Our objective in this study was to identify which pT231-tau conformer accumulates in human AD brains. To achieve this, immunohistochemical staining was performed on postmortem brain sections from both AD patients and healthy controls, using anti-cis, trans, and gauche pT231-tau antibodies. Our findings revealed that gauche pT231-tau significantly accumulated in AD brains compared to healthy controls, suggesting its potential role in tau pathogenicity in human neurons, as indicated by both in vitro and in vivo AD models. Unlike previous studies focused on cis pT231-tau [
26], gauche pT231-tau was observed in both postmortem and in vitro models under aging stress, suggesting a unique pathogenic mechanism.
While some alterations in trans and cis p-tau levels were observed in human AD neurons, our study highlighted the pivotal role of gauche p-tau in mediating neurodegeneration in the human AD brain, a finding supported by observations in neurons derived from AD iPSC cell lines. Live/dead cell assays conducted on both mouse cortical neurons and human iPSC-derived neurons under aging-induced stress demonstrated that elimination of cis p-tau using a conformation-specific antibody halted neurodegeneration in mouse primary cortical neurons. More importantly, our newly developed anti-gauche p-tau mAb significantly reduced tau pathogenicity and neurodegeneration in human AD neurons.
This study also demonstrated that the gauche pT231-tau conformer induces microtubule instability and tau protein oligomerization, which warrants further investigation.
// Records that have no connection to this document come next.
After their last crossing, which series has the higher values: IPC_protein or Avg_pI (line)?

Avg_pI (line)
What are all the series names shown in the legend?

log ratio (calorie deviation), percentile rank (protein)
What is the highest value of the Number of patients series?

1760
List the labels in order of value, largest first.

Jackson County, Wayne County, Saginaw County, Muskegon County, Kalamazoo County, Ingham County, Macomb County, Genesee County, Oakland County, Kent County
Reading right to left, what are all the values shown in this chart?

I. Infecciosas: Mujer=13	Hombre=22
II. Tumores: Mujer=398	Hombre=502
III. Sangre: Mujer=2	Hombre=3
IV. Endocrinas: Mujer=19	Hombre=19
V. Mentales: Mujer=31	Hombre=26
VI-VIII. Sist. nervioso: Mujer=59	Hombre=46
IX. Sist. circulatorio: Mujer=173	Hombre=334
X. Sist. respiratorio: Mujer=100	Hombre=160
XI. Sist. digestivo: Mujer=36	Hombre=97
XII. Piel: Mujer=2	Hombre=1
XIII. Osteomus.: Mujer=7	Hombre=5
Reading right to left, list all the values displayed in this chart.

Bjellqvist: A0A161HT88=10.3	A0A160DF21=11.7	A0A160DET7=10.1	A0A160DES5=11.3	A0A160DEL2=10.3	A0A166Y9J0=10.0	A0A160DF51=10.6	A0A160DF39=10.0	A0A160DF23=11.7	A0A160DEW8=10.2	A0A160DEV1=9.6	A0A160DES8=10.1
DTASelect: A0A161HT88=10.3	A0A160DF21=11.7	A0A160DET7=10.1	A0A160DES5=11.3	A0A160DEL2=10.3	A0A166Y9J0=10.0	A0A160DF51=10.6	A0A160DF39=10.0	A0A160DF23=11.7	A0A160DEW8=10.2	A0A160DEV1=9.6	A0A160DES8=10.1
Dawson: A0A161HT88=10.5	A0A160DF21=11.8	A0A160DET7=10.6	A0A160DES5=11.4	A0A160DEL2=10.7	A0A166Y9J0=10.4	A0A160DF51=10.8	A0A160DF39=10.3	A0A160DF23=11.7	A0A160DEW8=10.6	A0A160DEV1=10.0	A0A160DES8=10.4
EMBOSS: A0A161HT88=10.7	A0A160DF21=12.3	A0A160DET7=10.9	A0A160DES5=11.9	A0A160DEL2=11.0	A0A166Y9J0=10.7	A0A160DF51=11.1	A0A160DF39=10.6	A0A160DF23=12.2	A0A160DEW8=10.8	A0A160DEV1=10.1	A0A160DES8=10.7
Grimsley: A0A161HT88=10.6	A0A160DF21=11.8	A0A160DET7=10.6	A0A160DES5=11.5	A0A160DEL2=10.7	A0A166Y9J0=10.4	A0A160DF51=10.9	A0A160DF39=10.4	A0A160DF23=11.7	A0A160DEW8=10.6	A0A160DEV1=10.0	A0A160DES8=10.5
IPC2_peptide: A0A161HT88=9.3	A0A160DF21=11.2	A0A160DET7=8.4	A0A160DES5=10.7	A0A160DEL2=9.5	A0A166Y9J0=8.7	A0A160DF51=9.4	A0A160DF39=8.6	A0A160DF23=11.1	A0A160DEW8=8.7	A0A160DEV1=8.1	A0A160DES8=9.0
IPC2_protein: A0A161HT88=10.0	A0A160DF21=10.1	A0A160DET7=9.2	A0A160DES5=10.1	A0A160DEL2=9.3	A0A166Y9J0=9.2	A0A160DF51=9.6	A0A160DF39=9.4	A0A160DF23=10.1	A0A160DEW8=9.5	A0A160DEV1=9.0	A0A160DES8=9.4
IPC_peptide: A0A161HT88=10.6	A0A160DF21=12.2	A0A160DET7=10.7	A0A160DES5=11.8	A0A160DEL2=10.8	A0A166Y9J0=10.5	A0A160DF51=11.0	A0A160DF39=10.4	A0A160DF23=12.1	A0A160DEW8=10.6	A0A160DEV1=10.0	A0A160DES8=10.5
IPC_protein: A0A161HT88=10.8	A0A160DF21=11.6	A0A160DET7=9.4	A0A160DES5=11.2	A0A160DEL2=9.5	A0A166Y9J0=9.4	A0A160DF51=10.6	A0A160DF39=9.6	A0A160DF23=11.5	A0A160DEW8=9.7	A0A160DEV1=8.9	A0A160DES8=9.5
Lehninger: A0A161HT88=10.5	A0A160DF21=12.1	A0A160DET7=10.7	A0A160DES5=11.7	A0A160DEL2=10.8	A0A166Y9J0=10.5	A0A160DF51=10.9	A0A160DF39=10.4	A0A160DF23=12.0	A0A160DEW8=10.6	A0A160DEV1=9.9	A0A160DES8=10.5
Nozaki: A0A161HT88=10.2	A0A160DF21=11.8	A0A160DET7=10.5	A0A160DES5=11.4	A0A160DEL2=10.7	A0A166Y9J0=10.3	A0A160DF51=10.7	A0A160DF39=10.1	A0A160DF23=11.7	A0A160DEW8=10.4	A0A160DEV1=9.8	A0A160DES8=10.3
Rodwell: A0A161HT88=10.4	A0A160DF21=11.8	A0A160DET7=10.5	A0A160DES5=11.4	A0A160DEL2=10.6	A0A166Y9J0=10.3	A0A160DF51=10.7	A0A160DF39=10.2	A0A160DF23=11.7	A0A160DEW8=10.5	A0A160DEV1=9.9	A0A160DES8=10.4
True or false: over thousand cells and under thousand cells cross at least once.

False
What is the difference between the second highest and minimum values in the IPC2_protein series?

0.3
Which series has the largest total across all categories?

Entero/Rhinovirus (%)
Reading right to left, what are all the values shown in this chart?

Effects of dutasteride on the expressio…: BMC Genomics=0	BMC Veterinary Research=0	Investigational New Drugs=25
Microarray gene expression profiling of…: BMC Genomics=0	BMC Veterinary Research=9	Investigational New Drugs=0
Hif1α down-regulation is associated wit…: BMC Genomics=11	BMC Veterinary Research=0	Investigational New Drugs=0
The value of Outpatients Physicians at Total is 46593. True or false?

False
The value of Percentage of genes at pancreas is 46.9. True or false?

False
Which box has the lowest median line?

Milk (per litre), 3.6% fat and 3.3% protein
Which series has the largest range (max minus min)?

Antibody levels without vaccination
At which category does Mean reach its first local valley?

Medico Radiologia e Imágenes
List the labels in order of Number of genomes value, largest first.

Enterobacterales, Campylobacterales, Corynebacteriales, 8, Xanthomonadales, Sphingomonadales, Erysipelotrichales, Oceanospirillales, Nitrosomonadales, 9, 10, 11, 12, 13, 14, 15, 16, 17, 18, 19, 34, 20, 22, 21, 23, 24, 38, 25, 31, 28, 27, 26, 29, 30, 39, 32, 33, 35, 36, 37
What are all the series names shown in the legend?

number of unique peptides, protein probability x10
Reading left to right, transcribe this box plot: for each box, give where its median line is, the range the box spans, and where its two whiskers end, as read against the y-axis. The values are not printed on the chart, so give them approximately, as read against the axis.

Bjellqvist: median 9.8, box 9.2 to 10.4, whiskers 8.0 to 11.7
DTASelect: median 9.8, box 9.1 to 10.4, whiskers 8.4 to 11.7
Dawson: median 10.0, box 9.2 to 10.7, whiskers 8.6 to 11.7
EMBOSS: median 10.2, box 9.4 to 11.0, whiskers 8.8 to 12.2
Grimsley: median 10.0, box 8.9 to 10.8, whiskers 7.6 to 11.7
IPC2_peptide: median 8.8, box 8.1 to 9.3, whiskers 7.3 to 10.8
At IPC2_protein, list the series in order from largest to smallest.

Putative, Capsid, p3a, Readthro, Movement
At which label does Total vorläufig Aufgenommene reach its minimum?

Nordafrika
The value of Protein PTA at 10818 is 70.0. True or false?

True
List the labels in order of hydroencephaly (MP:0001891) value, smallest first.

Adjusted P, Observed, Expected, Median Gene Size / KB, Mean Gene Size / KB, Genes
While maturation times can vary between cultures, the consistent accumulation of p21 and tau misfolding across replicates indicates that these differences are not attributable to culture variability. This consistency supports the reliability of our findings despite the inherent variability in primary neuronal cultures. Therefore, we propose that the newly identified pT231-tau conformer, distinct from both cis and trans forms, likely accumulates in the human AD brain, contributing to tau pathogenicity.
Although we have not definitively confirmed that the newly found p-tau conformer is the gauche conformer, the fact that it differs from both cis and trans conformations suggests this possibility. Although crystallographic validation remains pending, the structural model aligns with known tau folding patterns based on molecular dynamics simulations. Additional studies are needed to characterize the exact conformation of this newly introduced pT231-tau conformer.
Tau hyperphosphorylation at the AT180 domain is an established event in tau pathogenicity. Our findings indicate moderate alterations in cis and trans pT231-tau conformations during AD progression in the human nervous system. Notably, the novel p-tau conformer accumulates in AD brains, potentially leading to neurodegeneration as the disease develops. Taken together, these findings suggest that the newly identified p-tau conformer could serve as an effective therapeutic target for combating Alzheimer’s disease.